A premium natural nutrition company wanted to revive a list of 150,000 people that had gone cold.
Copywriter Xristopher Bland shares how he helped a list with an average 2% open rate get a 950% open rate increase.
Read on for the five key email optimization principles along with a detailed look at two of the (very untraditional) emails Xristopher wrote.
Perhaps unsurprisingly, my story of email optimization as a Canadian copywriter began with snow and cold, and looking forward to no longer having hat head (meaning spring).
Fast forward to the offices of Optimal Health & Wellness where I’d been working for about a year as a copywriter. It was late in 2017, and the Director of Customer & Email Experience tasked me with a challenge.
The company wanted to increase email open rates for a list of about 150,000 people who’d once shown interest in the company’s weight-loss supplements.
The Problem: The company had so steadily inundated prospects with traditional sales emails, the list had gone completely cold with roughly a 2% open rate. Prospects had determined “These guys just want to sell me stuff,” which is the same as some “friend” constantly asking you for money. Prospects simply didn’t like the company anymore, and no amount of hammering with more traditional sales emails could ignite an improved open-rate pulse.
The Solution: Rather than writing more hard-sell emails, I started with five key principles of email optimization that I’d learned in Las Vegas from two MarketingSherpa Summits and two MECLABS Email Messaging Optimization certifications:
You don’t drive traffic. You attract it. In marketing emails, the purpose of the subject line is to compel the open. It’s not to try to make a sale.

Provided data:
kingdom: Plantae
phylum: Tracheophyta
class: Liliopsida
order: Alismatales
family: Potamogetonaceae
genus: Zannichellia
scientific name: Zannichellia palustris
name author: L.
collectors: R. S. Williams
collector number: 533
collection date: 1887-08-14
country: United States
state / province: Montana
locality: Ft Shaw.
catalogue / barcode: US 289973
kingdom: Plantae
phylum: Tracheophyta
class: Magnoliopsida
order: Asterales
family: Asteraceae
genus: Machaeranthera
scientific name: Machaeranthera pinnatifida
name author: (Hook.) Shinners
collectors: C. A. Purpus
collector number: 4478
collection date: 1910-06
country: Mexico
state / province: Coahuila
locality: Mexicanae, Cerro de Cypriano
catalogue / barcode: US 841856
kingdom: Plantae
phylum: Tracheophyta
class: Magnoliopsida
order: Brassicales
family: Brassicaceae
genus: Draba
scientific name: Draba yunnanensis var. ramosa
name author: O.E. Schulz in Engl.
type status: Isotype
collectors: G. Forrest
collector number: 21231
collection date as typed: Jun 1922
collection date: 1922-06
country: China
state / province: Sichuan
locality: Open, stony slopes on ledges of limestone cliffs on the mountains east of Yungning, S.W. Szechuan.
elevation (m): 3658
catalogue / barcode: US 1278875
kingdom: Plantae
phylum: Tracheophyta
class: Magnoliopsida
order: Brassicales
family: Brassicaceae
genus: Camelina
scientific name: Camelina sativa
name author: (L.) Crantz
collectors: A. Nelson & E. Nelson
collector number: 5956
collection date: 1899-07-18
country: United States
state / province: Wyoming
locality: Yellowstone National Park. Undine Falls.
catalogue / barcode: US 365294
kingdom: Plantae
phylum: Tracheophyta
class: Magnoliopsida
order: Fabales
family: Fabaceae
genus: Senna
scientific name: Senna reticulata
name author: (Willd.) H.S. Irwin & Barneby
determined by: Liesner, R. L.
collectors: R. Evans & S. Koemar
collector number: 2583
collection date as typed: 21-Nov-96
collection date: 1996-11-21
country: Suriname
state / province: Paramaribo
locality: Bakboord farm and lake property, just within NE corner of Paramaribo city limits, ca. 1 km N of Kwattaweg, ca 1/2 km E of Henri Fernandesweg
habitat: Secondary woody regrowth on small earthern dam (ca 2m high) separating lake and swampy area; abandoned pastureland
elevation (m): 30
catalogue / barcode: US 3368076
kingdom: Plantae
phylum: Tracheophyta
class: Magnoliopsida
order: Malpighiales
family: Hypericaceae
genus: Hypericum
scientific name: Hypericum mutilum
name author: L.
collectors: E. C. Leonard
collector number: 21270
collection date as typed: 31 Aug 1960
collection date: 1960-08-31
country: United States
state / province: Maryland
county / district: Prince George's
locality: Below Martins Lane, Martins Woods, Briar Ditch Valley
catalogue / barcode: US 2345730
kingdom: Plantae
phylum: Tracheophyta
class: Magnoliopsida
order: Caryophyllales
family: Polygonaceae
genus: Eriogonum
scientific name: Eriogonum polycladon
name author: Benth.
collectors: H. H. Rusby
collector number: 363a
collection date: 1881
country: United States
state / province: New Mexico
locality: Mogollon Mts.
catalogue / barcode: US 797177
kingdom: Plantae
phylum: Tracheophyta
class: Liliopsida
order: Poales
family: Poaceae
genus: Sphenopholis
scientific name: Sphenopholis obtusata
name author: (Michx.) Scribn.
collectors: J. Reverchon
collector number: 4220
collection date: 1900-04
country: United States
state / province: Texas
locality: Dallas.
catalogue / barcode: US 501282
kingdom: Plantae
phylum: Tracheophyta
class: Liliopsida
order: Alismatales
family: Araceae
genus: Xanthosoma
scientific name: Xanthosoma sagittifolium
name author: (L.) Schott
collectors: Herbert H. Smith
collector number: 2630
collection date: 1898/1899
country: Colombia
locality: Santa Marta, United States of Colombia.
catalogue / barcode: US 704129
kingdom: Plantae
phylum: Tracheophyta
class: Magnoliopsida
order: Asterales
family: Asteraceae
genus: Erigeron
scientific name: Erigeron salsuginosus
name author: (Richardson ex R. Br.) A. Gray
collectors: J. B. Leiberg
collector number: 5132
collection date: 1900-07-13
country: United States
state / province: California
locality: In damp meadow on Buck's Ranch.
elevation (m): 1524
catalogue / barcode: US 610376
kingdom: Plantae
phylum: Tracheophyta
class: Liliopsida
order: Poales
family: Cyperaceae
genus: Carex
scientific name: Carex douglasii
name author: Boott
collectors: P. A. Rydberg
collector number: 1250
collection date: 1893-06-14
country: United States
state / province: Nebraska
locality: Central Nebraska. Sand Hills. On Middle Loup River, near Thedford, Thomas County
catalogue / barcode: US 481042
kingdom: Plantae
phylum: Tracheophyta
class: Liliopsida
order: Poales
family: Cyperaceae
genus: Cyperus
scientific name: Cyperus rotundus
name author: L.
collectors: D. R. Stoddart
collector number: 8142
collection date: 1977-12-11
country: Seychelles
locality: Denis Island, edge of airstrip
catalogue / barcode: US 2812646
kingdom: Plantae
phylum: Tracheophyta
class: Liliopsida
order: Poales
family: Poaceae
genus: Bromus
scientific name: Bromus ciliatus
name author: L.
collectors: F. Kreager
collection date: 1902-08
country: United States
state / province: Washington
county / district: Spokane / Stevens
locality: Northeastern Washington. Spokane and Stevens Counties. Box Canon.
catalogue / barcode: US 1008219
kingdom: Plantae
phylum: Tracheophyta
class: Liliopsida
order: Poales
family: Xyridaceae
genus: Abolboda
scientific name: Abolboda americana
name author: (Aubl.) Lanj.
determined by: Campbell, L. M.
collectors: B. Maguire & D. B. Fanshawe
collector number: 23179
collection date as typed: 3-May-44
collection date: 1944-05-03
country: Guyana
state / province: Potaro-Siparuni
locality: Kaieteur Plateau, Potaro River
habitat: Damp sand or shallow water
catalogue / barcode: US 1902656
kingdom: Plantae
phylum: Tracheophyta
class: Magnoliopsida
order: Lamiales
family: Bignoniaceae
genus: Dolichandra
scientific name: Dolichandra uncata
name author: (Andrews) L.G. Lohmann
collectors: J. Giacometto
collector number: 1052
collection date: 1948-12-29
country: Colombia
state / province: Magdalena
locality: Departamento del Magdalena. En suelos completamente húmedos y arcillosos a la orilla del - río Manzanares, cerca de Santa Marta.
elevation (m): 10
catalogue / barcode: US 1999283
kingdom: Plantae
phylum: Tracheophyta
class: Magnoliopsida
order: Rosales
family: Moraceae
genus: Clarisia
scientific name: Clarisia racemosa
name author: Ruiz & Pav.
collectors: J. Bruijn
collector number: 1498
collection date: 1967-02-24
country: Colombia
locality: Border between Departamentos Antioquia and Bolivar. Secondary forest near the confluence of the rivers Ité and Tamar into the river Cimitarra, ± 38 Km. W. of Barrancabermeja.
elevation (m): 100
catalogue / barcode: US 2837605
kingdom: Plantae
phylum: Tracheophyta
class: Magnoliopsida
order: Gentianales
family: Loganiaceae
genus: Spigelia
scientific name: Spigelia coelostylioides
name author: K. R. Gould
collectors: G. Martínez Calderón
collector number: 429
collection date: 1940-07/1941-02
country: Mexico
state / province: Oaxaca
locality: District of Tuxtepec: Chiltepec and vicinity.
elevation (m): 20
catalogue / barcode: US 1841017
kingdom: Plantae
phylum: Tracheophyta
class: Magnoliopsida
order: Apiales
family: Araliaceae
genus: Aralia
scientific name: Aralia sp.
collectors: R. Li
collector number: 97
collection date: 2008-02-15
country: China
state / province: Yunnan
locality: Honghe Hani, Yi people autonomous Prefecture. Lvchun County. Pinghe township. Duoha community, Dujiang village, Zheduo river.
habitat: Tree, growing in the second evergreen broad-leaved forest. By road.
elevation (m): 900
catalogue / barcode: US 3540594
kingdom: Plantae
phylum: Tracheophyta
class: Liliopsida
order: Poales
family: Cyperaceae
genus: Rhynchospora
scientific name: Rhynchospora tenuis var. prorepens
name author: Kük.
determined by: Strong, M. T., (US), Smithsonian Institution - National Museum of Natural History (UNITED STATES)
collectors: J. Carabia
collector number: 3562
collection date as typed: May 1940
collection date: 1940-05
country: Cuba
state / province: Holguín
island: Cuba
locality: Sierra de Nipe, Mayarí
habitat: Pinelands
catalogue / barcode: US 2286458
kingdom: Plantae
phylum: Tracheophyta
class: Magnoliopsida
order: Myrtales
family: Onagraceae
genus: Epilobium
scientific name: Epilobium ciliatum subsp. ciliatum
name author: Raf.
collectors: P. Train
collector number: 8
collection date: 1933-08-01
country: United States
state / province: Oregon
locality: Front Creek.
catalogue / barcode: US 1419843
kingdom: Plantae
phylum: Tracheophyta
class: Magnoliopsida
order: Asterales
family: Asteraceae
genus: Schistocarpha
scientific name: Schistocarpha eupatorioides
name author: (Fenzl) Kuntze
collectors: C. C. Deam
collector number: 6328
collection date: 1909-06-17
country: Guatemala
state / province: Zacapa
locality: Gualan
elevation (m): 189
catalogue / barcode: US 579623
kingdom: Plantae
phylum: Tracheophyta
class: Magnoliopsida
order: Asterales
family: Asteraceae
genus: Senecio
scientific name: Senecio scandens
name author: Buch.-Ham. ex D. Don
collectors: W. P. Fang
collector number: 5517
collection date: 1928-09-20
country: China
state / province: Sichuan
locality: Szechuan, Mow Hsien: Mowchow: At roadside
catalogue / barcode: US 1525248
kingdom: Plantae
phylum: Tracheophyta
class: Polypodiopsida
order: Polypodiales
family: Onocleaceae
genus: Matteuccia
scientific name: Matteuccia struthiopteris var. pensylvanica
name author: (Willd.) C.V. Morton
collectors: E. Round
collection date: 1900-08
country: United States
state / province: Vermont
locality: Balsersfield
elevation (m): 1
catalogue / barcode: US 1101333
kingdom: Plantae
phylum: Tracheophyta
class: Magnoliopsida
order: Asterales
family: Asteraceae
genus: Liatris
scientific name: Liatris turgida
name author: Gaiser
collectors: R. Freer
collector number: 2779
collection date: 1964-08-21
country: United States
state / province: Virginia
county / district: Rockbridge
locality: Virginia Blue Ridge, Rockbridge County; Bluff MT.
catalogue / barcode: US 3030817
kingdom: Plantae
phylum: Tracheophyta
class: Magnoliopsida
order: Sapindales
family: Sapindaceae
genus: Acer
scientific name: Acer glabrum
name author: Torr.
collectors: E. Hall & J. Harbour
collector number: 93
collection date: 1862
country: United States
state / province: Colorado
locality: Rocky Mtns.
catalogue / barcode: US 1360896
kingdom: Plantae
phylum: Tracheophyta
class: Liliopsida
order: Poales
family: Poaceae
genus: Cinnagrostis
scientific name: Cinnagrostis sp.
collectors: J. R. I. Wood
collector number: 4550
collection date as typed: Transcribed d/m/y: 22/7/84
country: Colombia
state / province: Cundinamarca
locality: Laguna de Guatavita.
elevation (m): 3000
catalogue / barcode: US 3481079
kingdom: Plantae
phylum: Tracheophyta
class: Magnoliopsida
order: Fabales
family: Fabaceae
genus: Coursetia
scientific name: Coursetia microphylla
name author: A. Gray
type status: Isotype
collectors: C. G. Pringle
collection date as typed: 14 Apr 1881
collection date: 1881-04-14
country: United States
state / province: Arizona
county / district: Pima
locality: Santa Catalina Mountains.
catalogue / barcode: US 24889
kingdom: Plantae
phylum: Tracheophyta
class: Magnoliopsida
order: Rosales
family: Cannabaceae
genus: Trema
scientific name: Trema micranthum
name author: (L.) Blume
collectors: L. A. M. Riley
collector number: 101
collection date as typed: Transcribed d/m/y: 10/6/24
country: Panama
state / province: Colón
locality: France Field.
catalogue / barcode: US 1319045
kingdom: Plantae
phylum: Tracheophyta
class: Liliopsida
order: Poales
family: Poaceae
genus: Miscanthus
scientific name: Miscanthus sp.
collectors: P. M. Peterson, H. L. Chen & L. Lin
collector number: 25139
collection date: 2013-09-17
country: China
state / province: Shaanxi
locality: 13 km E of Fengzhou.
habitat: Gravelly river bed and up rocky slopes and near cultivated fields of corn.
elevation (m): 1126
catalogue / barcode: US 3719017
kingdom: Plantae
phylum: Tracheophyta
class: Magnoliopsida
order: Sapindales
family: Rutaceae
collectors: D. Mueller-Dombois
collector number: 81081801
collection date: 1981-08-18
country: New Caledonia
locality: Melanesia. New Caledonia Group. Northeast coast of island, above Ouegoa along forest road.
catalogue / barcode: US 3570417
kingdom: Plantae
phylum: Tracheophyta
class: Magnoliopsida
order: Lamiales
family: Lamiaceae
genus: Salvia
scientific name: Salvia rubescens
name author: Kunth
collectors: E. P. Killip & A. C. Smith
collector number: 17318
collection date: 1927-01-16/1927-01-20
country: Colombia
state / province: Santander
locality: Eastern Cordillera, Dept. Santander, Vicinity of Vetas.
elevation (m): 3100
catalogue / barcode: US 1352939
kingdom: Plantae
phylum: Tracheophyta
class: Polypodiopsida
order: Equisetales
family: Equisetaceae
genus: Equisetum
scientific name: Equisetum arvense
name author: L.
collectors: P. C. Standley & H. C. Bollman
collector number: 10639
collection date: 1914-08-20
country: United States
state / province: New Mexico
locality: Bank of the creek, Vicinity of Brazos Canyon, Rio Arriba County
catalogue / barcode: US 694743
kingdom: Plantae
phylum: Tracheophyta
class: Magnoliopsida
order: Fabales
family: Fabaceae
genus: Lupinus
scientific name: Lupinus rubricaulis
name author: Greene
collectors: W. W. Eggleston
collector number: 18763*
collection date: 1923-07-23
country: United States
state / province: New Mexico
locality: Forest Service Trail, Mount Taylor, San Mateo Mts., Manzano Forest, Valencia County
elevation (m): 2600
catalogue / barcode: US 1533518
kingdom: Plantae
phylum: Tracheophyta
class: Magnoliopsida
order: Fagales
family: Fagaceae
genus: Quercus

Requirement: In the email optimization case study, roughly how large was the list the company wanted to revive?

Expected output: About 150,000 people.